Dataset extract below:

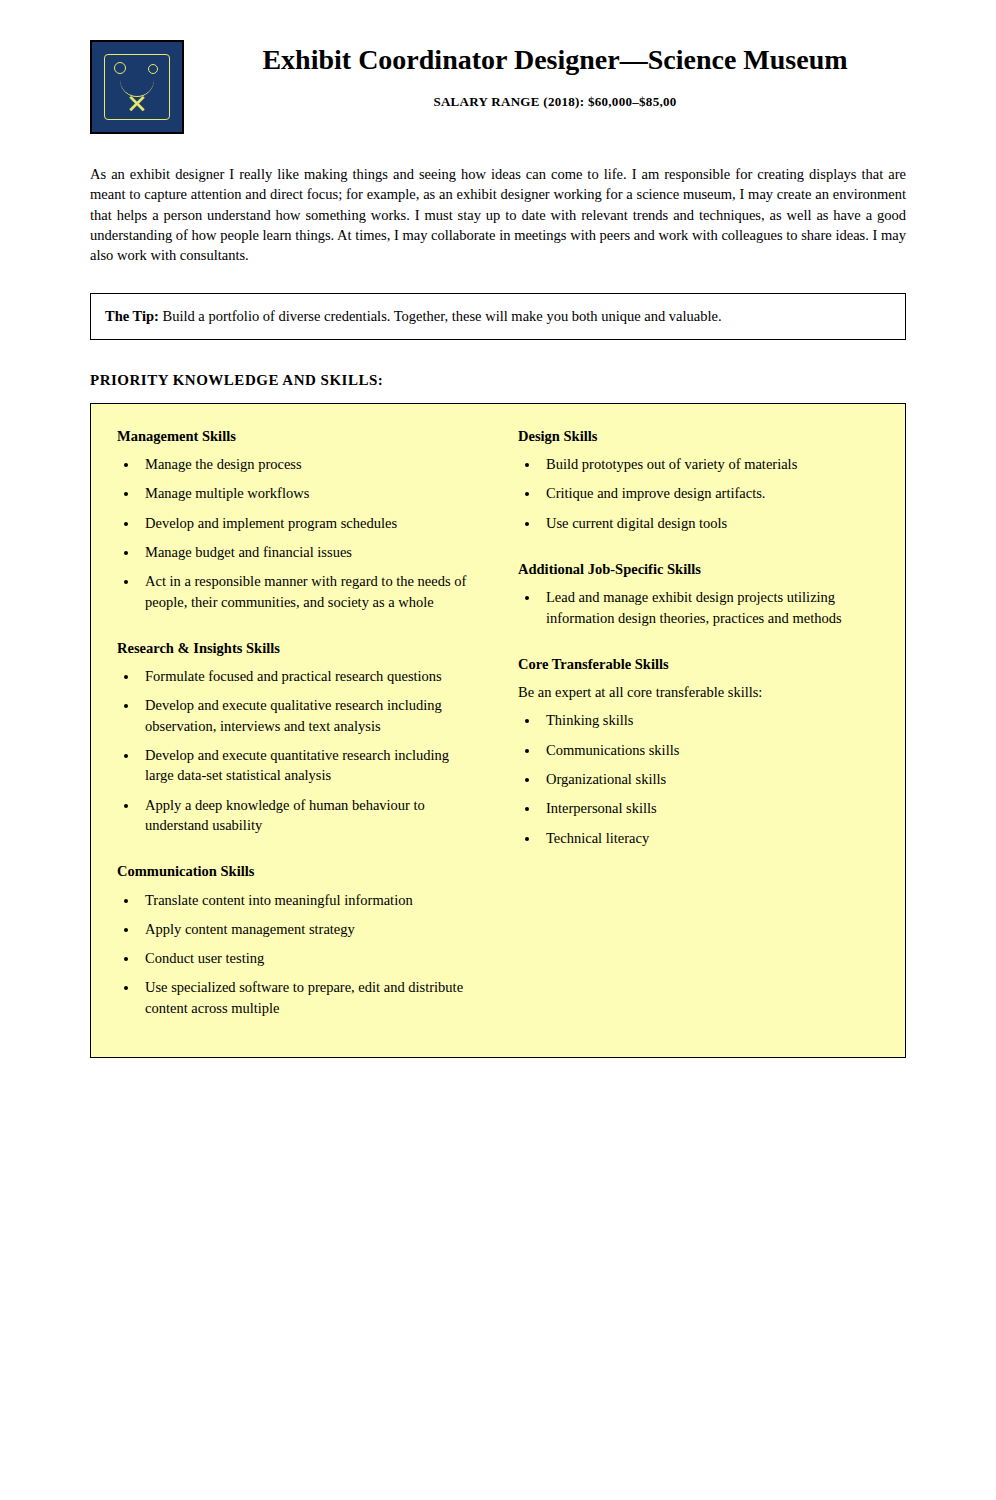Exhibit Coordinator Designer—Science Museum
SALARY RANGE (2018): $60,000–$85,00
As an exhibit designer I really like making things and seeing how ideas can come to life. I am responsible for creating displays that are meant to capture attention and direct focus; for example, as an exhibit designer working for a science museum, I may create an environment that helps a person understand how something works. I must stay up to date with relevant trends and techniques, as well as have a good understanding of how people learn things. At times, I may collaborate in meetings with peers and work with colleagues to share ideas. I may also work with consultants.
The Tip: Build a portfolio of diverse credentials. Together, these will make you both unique and valuable.
PRIORITY KNOWLEDGE AND SKILLS:
Management Skills
Manage the design process
Manage multiple workflows
Develop and implement program schedules
Manage budget and financial issues
Act in a responsible manner with regard to the needs of people, their communities, and society as a whole
Research & Insights Skills
Formulate focused and practical research questions
Develop and execute qualitative research including observation, interviews and text analysis
Develop and execute quantitative research including large data-set statistical analysis
Apply a deep knowledge of human behaviour to understand usability
Communication Skills
Translate content into meaningful information
Apply content management strategy
Conduct user testing
Use specialized software to prepare, edit and distribute content across multiple
Design Skills
Build prototypes out of variety of materials
Critique and improve design artifacts.
Use current digital design tools
Additional Job-Specific Skills
Lead and manage exhibit design projects utilizing information design theories, practices and methods
Core Transferable Skills
Be an expert at all core transferable skills:
Thinking skills
Communications skills
Organizational skills
Interpersonal skills
Technical literacy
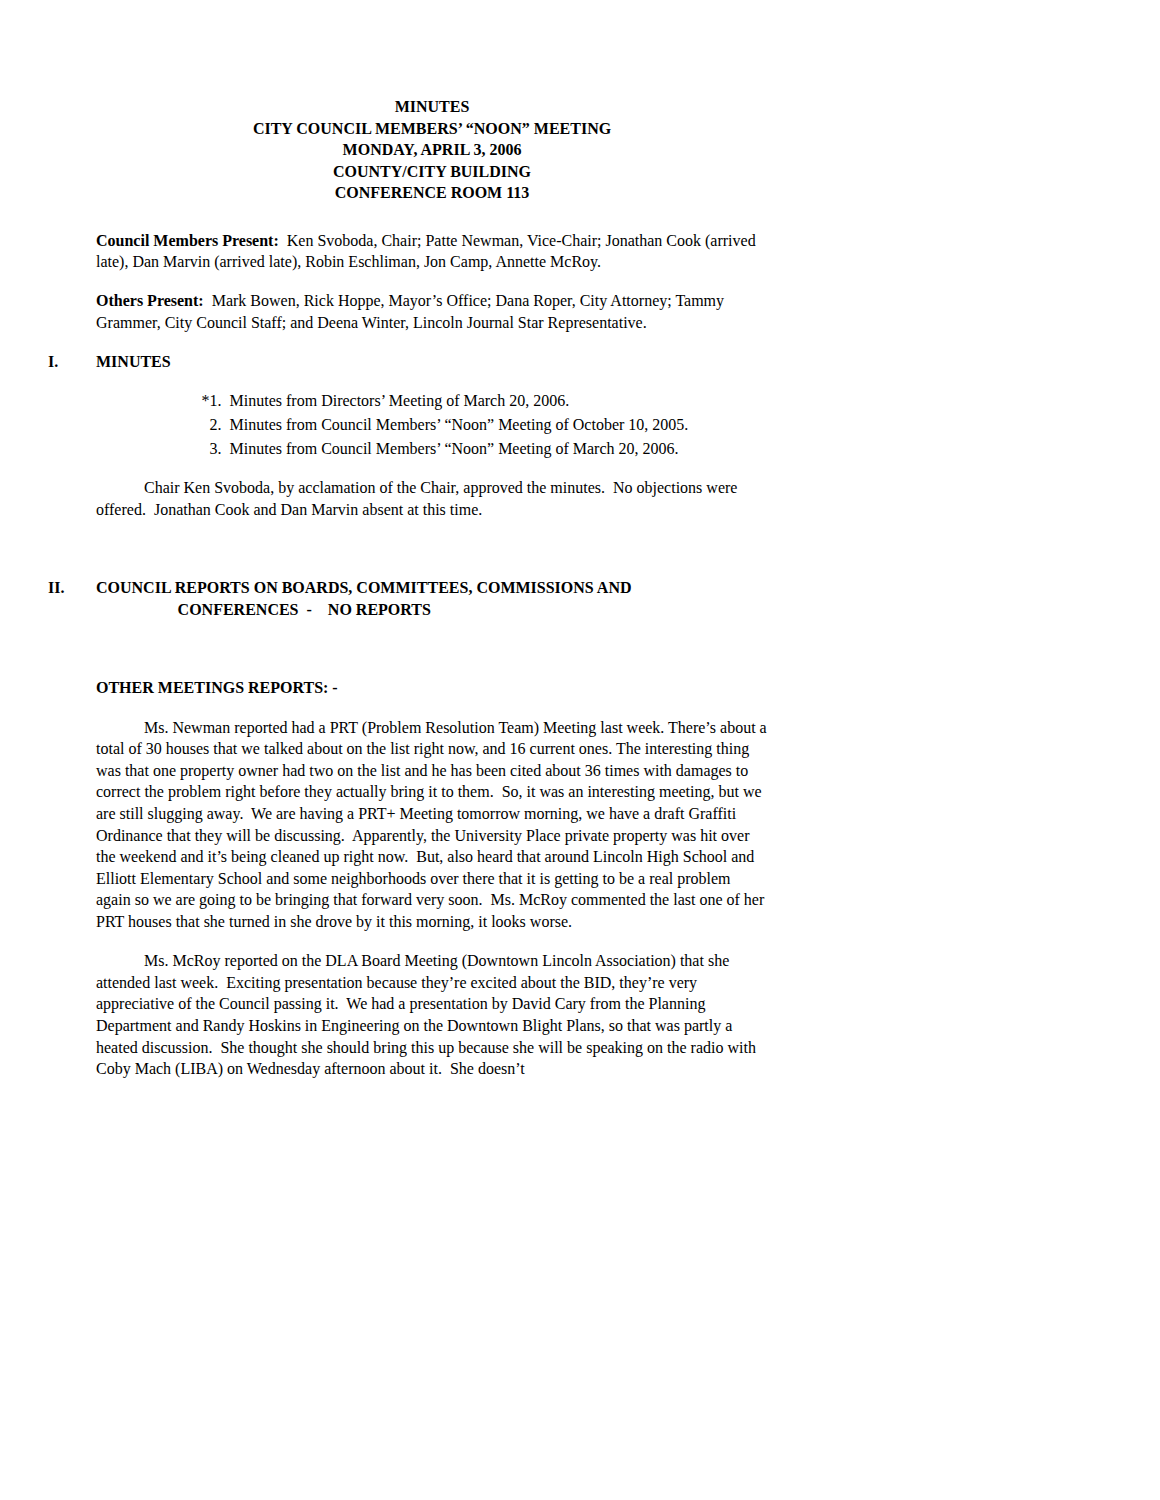MINUTES
CITY COUNCIL MEMBERS’ “NOON” MEETING
MONDAY, APRIL 3, 2006
COUNTY/CITY BUILDING
CONFERENCE ROOM 113
Council Members Present: Ken Svoboda, Chair; Patte Newman, Vice-Chair; Jonathan Cook (arrived late), Dan Marvin (arrived late), Robin Eschliman, Jon Camp, Annette McRoy.
Others Present: Mark Bowen, Rick Hoppe, Mayor’s Office; Dana Roper, City Attorney; Tammy Grammer, City Council Staff; and Deena Winter, Lincoln Journal Star Representative.
I. MINUTES
*1. Minutes from Directors’ Meeting of March 20, 2006.
2. Minutes from Council Members’ “Noon” Meeting of October 10, 2005.
3. Minutes from Council Members’ “Noon” Meeting of March 20, 2006.
Chair Ken Svoboda, by acclamation of the Chair, approved the minutes. No objections were offered. Jonathan Cook and Dan Marvin absent at this time.
II. COUNCIL REPORTS ON BOARDS, COMMITTEES, COMMISSIONS AND
CONFERENCES - NO REPORTS
OTHER MEETINGS REPORTS: -
Ms. Newman reported had a PRT (Problem Resolution Team) Meeting last week. There’s about a total of 30 houses that we talked about on the list right now, and 16 current ones. The interesting thing was that one property owner had two on the list and he has been cited about 36 times with damages to correct the problem right before they actually bring it to them. So, it was an interesting meeting, but we are still slugging away. We are having a PRT+ Meeting tomorrow morning, we have a draft Graffiti Ordinance that they will be discussing. Apparently, the University Place private property was hit over the weekend and it’s being cleaned up right now. But, also heard that around Lincoln High School and Elliott Elementary School and some neighborhoods over there that it is getting to be a real problem again so we are going to be bringing that forward very soon. Ms. McRoy commented the last one of her PRT houses that she turned in she drove by it this morning, it looks worse.
Ms. McRoy reported on the DLA Board Meeting (Downtown Lincoln Association) that she attended last week. Exciting presentation because they’re excited about the BID, they’re very appreciative of the Council passing it. We had a presentation by David Cary from the Planning Department and Randy Hoskins in Engineering on the Downtown Blight Plans, so that was partly a heated discussion. She thought she should bring this up because she will be speaking on the radio with Coby Mach (LIBA) on Wednesday afternoon about it. She doesn’t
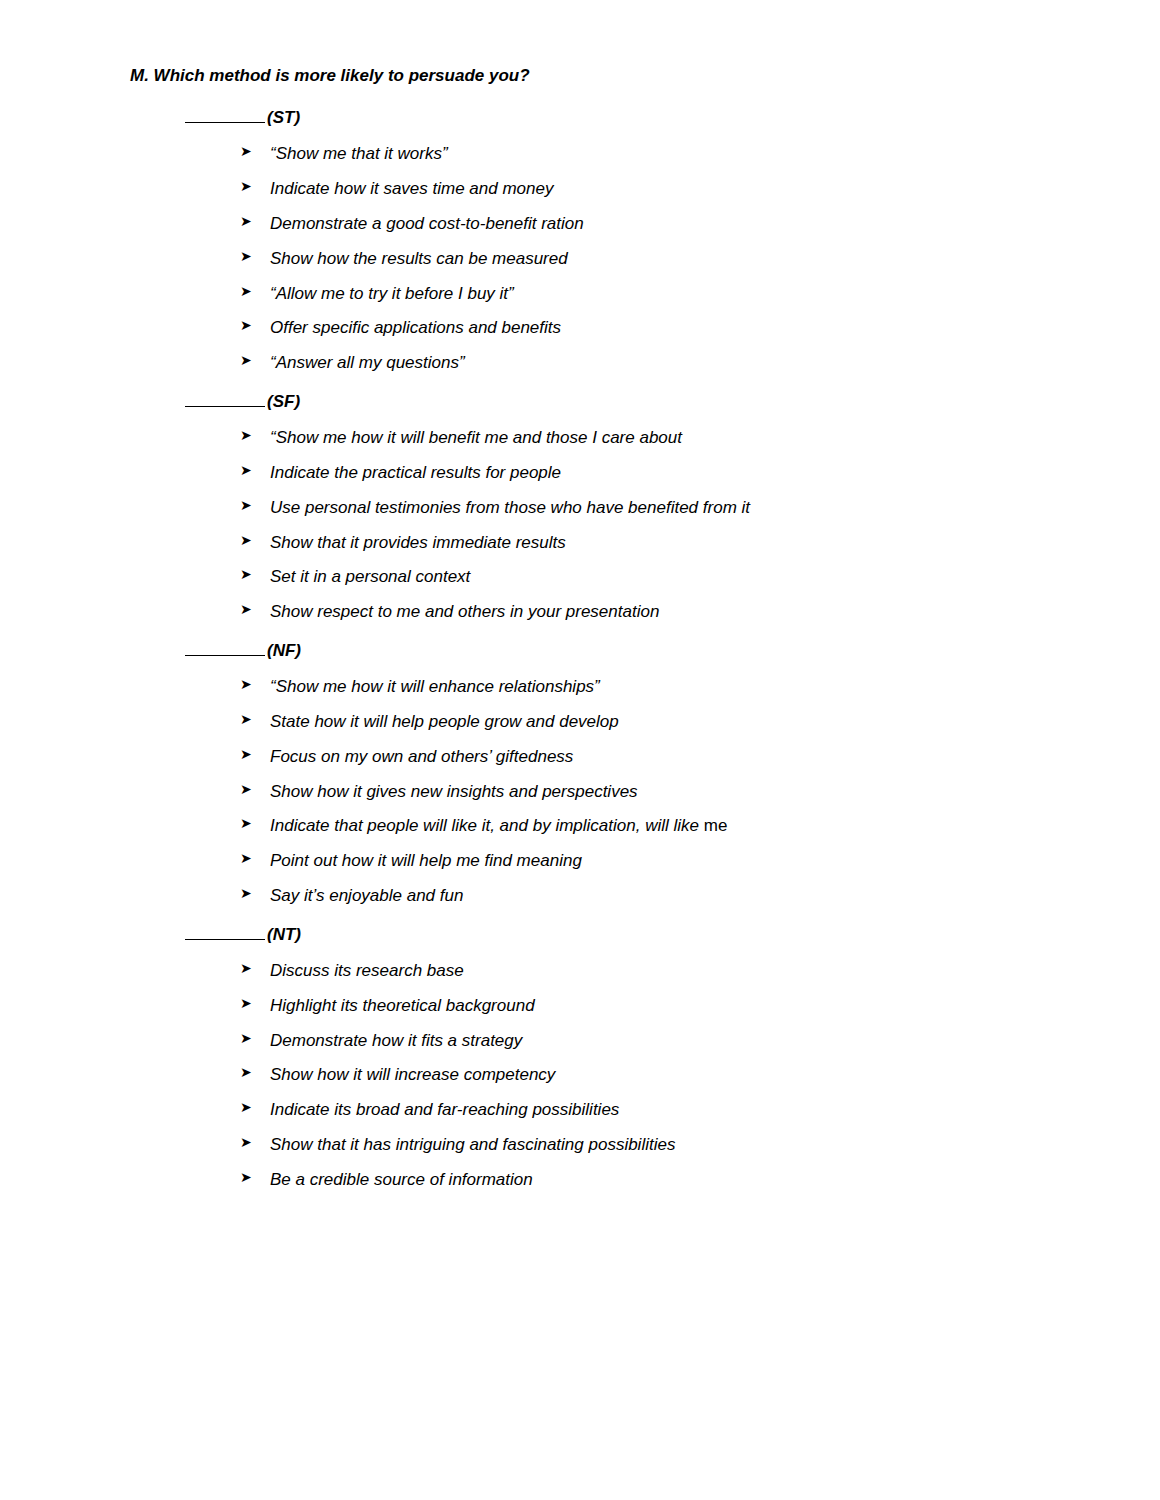M. Which method is more likely to persuade you?
(ST)
“Show me that it works”
Indicate how it saves time and money
Demonstrate a good cost-to-benefit ration
Show how the results can be measured
“Allow me to try it before I buy it”
Offer specific applications and benefits
“Answer all my questions”
(SF)
“Show me how it will benefit me and those I care about
Indicate the practical results for people
Use personal testimonies from those who have benefited from it
Show that it provides immediate results
Set it in a personal context
Show respect to me and others in your presentation
(NF)
“Show me how it will enhance relationships”
State how it will help people grow and develop
Focus on my own and others’ giftedness
Show how it gives new insights and perspectives
Indicate that people will like it, and by implication, will like me
Point out how it will help me find meaning
Say it’s enjoyable and fun
(NT)
Discuss its research base
Highlight its theoretical background
Demonstrate how it fits a strategy
Show how it will increase competency
Indicate its broad and far-reaching possibilities
Show that it has intriguing and fascinating possibilities
Be a credible source of information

End of Dataset extract.

* **Your instructions**:
What should come out is the exact run of lines from the one holding "try it before" through the end of the records above, and nothing besides.

* **Written response**:
“Allow me to try it before I buy it”
Offer specific applications and benefits
“Answer all my questions”
(SF)
“Show me how it will benefit me and those I care about
Indicate the practical results for people
Use personal testimonies from those who have benefited from it
Show that it provides immediate results
Set it in a personal context
Show respect to me and others in your presentation
(NF)
“Show me how it will enhance relationships”
State how it will help people grow and develop
Focus on my own and others’ giftedness
Show how it gives new insights and perspectives
Indicate that people will like it, and by implication, will like me
Point out how it will help me find meaning
Say it’s enjoyable and fun
(NT)
Discuss its research base
Highlight its theoretical background
Demonstrate how it fits a strategy
Show how it will increase competency
Indicate its broad and far-reaching possibilities
Show that it has intriguing and fascinating possibilities
Be a credible source of information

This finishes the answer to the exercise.